WORK INSTRUCTIONS.
All lines in the records that carry the string "Malignant" are to be shown.

Data excerpts.
########################################

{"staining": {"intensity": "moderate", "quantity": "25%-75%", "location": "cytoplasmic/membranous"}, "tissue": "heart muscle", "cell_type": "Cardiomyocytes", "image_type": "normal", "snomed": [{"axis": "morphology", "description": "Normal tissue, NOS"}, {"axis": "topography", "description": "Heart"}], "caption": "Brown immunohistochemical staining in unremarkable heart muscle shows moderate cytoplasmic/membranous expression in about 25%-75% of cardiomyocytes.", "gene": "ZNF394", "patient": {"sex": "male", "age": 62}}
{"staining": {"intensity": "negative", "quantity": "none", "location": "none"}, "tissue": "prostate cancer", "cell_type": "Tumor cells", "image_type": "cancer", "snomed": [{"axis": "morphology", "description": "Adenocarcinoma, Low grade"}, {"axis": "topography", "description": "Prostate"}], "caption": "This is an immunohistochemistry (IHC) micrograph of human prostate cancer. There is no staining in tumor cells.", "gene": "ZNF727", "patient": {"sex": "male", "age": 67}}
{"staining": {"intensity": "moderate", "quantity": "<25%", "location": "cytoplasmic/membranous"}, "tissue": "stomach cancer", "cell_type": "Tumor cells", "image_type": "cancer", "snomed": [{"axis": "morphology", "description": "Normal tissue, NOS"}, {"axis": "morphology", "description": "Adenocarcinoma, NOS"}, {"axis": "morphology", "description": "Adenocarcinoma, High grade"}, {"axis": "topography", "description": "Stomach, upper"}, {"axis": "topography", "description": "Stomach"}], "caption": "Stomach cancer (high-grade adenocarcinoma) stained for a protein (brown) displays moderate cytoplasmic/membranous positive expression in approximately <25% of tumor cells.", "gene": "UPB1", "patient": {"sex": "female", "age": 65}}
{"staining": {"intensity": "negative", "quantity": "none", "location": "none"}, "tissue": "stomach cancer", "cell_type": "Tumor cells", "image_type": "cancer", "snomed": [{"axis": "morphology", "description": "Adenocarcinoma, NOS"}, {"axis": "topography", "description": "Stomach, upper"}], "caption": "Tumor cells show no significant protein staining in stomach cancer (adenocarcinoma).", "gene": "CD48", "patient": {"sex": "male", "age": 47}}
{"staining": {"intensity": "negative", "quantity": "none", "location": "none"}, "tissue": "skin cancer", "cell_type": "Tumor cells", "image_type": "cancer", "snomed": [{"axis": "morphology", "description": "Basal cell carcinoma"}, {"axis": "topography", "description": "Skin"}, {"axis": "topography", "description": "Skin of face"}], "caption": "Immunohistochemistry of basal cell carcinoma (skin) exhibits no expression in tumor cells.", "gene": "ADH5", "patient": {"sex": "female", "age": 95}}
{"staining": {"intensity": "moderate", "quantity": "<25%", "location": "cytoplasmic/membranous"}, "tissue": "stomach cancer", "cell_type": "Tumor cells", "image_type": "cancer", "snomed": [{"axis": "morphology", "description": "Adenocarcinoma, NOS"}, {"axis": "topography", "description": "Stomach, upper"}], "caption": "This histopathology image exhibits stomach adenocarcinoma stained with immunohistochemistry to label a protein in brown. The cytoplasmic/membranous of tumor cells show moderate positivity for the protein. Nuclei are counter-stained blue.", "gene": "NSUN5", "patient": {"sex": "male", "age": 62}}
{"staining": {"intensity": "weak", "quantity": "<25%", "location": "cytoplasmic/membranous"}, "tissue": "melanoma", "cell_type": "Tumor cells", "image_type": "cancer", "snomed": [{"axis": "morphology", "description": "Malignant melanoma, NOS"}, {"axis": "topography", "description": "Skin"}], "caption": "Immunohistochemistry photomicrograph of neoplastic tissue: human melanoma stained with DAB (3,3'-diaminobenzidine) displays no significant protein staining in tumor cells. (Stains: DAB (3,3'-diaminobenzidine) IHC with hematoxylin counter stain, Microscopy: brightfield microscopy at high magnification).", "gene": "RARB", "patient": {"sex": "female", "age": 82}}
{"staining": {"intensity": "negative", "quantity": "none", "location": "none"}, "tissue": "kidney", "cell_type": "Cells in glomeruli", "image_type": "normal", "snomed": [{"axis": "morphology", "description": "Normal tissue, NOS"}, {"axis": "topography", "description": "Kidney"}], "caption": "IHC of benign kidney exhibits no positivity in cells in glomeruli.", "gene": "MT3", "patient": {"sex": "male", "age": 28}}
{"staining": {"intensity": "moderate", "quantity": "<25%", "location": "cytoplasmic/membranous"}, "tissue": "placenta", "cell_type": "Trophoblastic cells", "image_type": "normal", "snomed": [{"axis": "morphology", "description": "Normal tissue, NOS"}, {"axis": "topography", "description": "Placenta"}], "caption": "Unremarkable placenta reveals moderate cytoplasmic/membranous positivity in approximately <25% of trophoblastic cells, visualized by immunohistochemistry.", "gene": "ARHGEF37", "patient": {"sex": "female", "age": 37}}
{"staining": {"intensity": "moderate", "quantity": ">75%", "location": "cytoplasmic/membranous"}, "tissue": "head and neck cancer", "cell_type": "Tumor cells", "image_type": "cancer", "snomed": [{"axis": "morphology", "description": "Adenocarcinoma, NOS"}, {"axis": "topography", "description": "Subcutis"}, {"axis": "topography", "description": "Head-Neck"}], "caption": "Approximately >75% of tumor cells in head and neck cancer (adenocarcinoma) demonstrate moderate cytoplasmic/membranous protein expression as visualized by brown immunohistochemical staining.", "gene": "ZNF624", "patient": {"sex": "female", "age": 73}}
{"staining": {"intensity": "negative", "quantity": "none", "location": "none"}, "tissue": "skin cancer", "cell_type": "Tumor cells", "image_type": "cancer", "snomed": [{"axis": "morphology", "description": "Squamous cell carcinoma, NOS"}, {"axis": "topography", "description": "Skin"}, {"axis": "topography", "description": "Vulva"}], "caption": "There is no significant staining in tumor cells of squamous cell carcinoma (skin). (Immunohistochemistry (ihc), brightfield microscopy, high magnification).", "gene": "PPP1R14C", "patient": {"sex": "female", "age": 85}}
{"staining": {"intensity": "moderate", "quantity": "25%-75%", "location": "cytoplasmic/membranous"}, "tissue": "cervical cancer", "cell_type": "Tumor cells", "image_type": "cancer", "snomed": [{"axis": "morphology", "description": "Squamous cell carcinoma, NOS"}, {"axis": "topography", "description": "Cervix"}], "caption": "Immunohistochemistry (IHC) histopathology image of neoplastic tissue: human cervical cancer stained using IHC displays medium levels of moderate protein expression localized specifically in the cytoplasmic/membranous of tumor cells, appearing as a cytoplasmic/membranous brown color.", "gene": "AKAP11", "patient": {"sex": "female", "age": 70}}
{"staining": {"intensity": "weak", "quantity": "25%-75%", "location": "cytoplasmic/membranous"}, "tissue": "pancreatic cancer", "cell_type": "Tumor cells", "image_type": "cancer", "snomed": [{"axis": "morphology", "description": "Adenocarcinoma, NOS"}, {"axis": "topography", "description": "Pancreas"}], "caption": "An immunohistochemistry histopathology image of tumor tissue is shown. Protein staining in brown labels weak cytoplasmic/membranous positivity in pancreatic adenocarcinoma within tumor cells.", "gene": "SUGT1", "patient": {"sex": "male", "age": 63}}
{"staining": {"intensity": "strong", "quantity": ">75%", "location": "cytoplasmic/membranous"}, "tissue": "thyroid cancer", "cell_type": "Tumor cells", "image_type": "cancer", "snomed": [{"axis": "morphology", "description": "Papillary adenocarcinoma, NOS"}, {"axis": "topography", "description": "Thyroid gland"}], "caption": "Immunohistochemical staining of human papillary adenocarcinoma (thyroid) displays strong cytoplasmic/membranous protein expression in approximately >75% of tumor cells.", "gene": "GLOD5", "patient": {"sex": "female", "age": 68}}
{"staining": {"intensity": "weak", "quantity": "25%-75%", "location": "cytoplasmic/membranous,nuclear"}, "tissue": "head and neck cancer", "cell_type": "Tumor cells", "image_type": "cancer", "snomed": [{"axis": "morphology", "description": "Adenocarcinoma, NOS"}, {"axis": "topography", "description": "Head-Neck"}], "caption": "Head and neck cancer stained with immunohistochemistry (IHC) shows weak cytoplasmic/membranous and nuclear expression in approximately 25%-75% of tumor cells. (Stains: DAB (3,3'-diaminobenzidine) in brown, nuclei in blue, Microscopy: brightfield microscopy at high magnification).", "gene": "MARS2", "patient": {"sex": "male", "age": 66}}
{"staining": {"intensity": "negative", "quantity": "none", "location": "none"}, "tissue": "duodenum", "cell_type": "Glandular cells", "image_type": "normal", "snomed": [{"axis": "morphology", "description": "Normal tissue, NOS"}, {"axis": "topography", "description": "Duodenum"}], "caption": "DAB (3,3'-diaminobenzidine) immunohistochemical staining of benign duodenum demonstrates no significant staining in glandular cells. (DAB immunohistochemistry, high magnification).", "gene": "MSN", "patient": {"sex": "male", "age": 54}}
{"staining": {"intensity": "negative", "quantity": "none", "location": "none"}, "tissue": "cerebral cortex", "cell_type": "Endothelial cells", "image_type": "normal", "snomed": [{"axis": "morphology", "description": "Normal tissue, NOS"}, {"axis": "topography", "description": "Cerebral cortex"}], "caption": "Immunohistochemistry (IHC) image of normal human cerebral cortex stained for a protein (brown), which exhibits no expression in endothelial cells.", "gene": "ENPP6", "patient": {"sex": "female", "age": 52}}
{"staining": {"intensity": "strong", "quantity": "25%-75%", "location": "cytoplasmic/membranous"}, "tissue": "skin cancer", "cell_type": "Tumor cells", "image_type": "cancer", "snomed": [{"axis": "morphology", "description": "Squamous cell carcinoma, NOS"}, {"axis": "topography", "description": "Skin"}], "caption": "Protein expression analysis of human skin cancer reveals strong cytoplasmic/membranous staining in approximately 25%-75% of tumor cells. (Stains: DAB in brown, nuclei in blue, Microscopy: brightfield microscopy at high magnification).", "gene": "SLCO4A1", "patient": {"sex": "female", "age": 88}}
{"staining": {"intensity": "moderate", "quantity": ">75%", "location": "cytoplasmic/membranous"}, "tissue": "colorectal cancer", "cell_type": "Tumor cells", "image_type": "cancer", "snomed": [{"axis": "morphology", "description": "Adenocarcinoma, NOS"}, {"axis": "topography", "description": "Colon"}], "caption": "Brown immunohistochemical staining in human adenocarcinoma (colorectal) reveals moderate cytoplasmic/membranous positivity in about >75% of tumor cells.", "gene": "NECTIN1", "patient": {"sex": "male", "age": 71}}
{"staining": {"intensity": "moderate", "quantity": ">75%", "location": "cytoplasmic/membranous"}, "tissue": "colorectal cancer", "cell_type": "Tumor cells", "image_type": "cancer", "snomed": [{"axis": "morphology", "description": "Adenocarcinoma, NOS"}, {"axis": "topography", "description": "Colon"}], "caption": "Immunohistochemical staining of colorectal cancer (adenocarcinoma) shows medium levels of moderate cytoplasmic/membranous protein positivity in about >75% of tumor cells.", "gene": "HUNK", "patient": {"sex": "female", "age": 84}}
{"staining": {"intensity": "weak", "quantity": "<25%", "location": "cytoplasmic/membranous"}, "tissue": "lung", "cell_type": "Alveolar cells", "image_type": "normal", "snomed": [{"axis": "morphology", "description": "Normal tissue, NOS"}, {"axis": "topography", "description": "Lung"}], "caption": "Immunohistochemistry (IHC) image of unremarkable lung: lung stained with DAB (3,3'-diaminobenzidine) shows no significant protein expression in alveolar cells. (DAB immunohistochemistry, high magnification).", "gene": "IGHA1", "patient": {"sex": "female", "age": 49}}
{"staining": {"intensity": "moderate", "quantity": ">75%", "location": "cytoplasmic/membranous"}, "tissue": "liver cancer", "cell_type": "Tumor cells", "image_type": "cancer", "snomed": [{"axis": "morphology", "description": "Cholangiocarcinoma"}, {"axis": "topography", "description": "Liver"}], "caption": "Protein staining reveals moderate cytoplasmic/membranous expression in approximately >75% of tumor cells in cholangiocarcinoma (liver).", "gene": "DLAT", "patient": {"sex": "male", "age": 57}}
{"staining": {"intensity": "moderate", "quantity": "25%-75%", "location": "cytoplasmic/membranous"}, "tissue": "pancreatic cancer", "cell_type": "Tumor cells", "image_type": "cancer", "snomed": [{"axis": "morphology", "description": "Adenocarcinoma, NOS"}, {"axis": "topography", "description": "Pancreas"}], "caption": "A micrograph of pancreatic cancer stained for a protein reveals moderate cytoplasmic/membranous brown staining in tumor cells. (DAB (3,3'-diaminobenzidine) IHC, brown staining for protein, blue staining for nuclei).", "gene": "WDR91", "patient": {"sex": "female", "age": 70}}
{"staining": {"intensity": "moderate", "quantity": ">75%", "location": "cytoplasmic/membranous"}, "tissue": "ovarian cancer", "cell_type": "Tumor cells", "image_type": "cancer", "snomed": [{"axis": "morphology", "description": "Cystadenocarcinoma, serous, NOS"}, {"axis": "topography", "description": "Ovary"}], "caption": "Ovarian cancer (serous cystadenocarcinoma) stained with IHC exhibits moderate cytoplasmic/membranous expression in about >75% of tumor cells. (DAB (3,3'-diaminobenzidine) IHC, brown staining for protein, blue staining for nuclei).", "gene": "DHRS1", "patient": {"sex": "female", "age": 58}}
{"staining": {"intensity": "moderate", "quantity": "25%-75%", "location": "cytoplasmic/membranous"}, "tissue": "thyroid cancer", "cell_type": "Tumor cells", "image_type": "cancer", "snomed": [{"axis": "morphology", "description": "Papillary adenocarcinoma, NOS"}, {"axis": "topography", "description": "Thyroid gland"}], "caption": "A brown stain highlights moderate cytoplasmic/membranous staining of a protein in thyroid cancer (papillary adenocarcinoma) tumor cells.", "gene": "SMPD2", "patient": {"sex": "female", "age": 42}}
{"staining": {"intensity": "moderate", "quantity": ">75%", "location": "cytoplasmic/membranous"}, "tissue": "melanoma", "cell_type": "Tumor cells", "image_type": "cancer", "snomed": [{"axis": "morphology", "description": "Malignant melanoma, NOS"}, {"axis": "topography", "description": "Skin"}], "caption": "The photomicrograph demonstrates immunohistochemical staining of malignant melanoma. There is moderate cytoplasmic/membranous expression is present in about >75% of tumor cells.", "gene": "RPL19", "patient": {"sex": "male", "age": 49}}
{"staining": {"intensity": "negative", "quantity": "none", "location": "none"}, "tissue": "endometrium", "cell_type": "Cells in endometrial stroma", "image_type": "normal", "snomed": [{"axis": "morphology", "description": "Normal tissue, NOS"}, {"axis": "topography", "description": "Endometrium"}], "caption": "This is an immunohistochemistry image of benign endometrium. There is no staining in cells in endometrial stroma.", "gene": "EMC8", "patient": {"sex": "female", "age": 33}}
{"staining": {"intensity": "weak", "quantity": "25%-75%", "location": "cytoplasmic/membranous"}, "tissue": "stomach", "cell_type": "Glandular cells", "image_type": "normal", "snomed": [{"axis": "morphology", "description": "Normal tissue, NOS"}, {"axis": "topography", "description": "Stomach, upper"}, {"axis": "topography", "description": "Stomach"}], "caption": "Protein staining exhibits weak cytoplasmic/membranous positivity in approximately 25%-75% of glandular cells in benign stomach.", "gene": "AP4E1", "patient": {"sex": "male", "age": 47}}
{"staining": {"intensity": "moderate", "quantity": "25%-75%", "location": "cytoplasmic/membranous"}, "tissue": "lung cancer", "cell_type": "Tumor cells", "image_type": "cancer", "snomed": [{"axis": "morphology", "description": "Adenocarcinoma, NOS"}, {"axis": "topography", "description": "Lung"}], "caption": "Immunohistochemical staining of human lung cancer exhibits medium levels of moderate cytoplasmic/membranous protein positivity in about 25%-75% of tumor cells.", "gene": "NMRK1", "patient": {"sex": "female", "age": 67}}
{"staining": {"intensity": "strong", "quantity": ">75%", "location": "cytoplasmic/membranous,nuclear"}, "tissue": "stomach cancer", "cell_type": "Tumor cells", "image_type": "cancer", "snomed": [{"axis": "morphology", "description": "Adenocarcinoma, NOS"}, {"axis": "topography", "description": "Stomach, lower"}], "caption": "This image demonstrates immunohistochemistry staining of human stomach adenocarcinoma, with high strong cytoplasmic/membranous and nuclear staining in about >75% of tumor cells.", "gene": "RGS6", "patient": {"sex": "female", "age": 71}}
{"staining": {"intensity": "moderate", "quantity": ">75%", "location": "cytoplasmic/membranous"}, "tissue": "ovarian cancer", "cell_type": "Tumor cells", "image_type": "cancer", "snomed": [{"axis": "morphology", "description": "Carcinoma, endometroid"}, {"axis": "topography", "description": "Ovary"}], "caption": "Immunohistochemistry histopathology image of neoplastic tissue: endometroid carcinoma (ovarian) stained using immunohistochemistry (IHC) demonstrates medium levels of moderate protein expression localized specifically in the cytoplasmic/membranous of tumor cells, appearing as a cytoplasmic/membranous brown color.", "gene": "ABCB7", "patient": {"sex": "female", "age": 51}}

########################################

RESPONSE AREA.
{"staining": {"intensity": "weak", "quantity": "<25%", "location": "cytoplasmic/membranous"}, "tissue": "melanoma", "cell_type": "Tumor cells", "image_type": "cancer", "snomed": [{"axis": "morphology", "description": "Malignant melanoma, NOS"}, {"axis": "topography", "description": "Skin"}], "caption": "Immunohistochemistry photomicrograph of neoplastic tissue: human melanoma stained with DAB (3,3'-diaminobenzidine) displays no significant protein staining in tumor cells. (Stains: DAB (3,3'-diaminobenzidine) IHC with hematoxylin counter stain, Microscopy: brightfield microscopy at high magnification).", "gene": "RARB", "patient": {"sex": "female", "age": 82}}
{"staining": {"intensity": "moderate", "quantity": ">75%", "location": "cytoplasmic/membranous"}, "tissue": "melanoma", "cell_type": "Tumor cells", "image_type": "cancer", "snomed": [{"axis": "morphology", "description": "Malignant melanoma, NOS"}, {"axis": "topography", "description": "Skin"}], "caption": "The photomicrograph demonstrates immunohistochemical staining of malignant melanoma. There is moderate cytoplasmic/membranous expression is present in about >75% of tumor cells.", "gene": "RPL19", "patient": {"sex": "male", "age": 49}}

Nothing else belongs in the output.